__TASK TO COMPLETE__.
From the records below, transcribe only the lines running from the one with "smoke detector: present" through the one with "framed print: none [1158,618,1273,752]". Keep both of those end lines.

===== DATA UNDER STUDY =====

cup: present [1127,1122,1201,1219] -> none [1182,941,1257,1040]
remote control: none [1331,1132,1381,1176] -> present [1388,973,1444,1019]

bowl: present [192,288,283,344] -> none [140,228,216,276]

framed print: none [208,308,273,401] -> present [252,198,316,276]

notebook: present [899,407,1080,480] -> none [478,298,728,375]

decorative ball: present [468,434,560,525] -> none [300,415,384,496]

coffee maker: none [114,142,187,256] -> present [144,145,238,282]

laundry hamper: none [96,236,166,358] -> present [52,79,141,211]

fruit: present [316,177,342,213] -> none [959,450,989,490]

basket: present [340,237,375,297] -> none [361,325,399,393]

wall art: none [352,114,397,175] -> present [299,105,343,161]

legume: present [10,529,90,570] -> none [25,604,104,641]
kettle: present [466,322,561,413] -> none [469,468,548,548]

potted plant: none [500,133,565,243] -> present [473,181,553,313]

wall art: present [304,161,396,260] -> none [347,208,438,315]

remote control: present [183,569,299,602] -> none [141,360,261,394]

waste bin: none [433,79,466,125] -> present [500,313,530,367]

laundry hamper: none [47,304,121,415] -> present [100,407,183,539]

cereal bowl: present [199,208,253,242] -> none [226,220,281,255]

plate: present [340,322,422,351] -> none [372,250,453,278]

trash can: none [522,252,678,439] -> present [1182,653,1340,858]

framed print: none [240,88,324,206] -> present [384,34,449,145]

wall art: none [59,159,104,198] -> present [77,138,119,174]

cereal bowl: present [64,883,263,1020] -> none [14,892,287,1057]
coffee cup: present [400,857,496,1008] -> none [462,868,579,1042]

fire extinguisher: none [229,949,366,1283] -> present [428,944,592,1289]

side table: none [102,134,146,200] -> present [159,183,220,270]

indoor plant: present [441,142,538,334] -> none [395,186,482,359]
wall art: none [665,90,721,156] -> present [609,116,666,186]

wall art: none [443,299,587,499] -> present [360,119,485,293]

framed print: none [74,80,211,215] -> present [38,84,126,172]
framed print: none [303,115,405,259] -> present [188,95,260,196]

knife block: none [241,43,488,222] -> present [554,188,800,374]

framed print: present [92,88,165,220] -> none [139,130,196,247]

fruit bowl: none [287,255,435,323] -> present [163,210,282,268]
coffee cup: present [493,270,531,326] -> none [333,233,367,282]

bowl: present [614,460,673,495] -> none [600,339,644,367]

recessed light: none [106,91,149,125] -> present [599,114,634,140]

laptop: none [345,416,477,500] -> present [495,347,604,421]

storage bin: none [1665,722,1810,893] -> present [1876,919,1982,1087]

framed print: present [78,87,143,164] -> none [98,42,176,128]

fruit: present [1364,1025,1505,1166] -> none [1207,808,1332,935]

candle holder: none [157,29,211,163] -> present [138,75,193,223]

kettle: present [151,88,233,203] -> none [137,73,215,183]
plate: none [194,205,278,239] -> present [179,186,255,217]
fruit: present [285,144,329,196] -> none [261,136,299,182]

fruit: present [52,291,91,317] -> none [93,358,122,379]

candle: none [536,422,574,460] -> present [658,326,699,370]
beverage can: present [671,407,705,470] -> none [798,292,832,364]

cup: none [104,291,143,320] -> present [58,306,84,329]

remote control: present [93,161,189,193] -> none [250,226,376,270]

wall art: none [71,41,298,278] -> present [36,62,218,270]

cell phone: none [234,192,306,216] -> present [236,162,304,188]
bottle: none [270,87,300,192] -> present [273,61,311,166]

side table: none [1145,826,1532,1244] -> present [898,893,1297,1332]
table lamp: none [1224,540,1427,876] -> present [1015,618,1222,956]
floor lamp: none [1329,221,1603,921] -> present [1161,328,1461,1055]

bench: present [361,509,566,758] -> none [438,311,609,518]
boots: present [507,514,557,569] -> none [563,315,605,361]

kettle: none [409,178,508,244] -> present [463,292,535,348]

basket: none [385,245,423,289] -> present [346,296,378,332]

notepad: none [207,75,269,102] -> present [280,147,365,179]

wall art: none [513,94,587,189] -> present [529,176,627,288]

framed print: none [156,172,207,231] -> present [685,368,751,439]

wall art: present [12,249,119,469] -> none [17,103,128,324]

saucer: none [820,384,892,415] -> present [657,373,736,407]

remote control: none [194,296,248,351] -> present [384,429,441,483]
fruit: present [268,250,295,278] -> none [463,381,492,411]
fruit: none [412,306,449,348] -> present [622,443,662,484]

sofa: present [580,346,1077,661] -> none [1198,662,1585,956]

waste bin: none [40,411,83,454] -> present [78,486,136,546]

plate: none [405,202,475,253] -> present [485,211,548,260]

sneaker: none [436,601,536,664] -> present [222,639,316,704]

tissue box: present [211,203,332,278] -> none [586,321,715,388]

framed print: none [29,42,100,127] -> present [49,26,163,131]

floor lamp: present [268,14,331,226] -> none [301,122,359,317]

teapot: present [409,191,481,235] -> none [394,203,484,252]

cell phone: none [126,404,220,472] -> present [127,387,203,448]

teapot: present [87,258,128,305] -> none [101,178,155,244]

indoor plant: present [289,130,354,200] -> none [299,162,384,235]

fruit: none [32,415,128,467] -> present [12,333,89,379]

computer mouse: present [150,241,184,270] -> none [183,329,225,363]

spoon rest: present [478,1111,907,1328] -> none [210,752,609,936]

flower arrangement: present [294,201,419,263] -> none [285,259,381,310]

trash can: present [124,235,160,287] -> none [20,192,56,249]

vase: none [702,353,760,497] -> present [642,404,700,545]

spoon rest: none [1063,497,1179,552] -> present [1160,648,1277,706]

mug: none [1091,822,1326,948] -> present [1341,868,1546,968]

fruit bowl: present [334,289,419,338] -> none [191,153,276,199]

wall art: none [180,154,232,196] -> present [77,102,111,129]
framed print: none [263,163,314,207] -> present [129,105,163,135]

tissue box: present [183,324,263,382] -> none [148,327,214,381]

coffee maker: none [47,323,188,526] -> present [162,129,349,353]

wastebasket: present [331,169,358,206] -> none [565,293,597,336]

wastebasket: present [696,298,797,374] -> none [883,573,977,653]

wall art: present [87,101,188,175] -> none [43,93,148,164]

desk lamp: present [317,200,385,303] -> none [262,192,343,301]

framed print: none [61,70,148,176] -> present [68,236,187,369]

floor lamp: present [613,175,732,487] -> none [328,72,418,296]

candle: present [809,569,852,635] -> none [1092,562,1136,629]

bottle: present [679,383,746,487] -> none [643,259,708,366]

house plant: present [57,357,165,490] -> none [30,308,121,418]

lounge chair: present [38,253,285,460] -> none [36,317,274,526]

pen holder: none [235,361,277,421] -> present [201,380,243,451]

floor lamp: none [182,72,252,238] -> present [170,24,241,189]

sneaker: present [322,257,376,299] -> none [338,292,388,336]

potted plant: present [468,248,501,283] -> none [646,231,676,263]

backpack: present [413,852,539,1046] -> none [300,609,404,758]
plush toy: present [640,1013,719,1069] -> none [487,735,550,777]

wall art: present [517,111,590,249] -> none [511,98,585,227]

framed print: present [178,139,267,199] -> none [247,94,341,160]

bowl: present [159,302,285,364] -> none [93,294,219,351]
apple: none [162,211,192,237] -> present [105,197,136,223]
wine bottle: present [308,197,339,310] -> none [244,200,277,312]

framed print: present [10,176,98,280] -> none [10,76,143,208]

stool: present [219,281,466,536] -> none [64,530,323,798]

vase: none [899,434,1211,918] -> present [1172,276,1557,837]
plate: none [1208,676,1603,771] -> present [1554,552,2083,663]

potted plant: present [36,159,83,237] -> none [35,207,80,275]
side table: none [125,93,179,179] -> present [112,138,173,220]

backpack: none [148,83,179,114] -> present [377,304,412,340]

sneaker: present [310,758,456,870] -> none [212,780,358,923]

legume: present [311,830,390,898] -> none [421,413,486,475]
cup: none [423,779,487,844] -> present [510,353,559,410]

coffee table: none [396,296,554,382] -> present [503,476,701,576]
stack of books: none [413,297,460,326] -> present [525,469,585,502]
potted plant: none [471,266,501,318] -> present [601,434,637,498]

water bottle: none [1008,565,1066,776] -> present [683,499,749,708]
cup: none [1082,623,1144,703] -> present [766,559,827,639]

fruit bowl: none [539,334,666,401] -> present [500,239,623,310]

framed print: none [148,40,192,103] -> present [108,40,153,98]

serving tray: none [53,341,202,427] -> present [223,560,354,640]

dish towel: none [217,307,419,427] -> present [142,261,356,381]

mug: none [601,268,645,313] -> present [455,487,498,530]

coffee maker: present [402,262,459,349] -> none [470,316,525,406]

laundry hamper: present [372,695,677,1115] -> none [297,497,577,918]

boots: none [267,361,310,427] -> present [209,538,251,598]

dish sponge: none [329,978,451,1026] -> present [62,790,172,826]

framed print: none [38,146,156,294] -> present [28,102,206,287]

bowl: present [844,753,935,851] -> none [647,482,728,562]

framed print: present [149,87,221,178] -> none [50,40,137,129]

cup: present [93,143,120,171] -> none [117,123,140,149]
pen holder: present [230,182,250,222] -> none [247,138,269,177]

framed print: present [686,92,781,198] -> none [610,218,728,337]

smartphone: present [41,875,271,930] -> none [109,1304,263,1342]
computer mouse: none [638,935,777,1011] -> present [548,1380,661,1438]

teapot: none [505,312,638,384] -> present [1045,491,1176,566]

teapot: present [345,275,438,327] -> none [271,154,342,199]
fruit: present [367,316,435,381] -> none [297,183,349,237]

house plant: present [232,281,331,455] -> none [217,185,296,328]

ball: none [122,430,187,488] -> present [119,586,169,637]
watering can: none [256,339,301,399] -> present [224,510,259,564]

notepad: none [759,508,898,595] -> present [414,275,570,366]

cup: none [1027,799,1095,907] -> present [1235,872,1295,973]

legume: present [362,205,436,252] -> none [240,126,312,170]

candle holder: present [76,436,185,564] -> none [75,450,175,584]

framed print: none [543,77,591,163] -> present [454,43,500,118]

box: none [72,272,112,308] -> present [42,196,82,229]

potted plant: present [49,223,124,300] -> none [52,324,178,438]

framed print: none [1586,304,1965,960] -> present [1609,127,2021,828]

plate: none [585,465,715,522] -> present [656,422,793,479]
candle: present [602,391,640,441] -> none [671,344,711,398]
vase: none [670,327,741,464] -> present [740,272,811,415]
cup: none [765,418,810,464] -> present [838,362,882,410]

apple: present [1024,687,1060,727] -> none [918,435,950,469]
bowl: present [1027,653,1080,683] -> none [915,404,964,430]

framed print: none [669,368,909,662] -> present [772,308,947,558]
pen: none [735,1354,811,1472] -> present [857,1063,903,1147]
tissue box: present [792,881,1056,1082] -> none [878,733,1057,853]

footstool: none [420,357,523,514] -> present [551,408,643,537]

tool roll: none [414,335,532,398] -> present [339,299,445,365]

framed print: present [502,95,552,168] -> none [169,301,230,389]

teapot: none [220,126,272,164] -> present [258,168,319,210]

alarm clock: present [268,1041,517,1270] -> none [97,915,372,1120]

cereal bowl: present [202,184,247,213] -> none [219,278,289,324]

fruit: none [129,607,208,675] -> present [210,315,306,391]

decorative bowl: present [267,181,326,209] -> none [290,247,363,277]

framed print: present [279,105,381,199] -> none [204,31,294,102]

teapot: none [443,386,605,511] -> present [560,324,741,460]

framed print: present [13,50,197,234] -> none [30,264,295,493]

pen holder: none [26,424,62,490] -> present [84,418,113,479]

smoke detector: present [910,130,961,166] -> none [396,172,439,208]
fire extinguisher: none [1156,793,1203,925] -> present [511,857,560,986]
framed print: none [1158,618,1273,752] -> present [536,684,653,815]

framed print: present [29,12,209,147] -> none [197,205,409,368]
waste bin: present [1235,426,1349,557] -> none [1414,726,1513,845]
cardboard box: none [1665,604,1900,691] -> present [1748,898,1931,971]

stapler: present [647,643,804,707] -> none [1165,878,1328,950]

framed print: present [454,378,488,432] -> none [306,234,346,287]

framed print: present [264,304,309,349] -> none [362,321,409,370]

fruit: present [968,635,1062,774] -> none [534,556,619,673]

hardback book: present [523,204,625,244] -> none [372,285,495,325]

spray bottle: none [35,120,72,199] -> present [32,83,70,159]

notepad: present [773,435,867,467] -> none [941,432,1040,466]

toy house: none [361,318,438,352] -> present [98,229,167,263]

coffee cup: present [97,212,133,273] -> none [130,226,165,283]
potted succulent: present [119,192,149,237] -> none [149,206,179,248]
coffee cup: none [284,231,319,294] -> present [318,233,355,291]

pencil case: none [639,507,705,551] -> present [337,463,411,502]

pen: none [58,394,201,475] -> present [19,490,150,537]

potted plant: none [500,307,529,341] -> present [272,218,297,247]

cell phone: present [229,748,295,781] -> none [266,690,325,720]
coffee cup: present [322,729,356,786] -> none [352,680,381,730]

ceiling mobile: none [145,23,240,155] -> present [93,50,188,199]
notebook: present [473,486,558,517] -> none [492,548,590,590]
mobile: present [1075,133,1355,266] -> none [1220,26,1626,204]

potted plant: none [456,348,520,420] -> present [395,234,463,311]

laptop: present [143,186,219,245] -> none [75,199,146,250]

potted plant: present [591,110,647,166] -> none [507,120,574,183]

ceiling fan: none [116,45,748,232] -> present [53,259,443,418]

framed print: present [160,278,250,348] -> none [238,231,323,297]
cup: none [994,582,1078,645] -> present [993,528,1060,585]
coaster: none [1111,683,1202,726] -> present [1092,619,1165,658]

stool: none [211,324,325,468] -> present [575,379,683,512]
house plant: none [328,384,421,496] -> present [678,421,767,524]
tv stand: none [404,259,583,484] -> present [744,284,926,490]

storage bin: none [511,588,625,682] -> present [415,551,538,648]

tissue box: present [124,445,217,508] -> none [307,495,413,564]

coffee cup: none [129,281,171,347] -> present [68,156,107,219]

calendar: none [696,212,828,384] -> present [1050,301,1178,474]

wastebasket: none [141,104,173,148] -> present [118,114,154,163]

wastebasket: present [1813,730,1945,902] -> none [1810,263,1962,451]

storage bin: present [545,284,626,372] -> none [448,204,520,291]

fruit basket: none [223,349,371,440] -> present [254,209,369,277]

=====

__ANSWER FOR THIS EXERCISE__.
smoke detector: present [910,130,961,166] -> none [396,172,439,208]
fire extinguisher: none [1156,793,1203,925] -> present [511,857,560,986]
framed print: none [1158,618,1273,752] -> present [536,684,653,815]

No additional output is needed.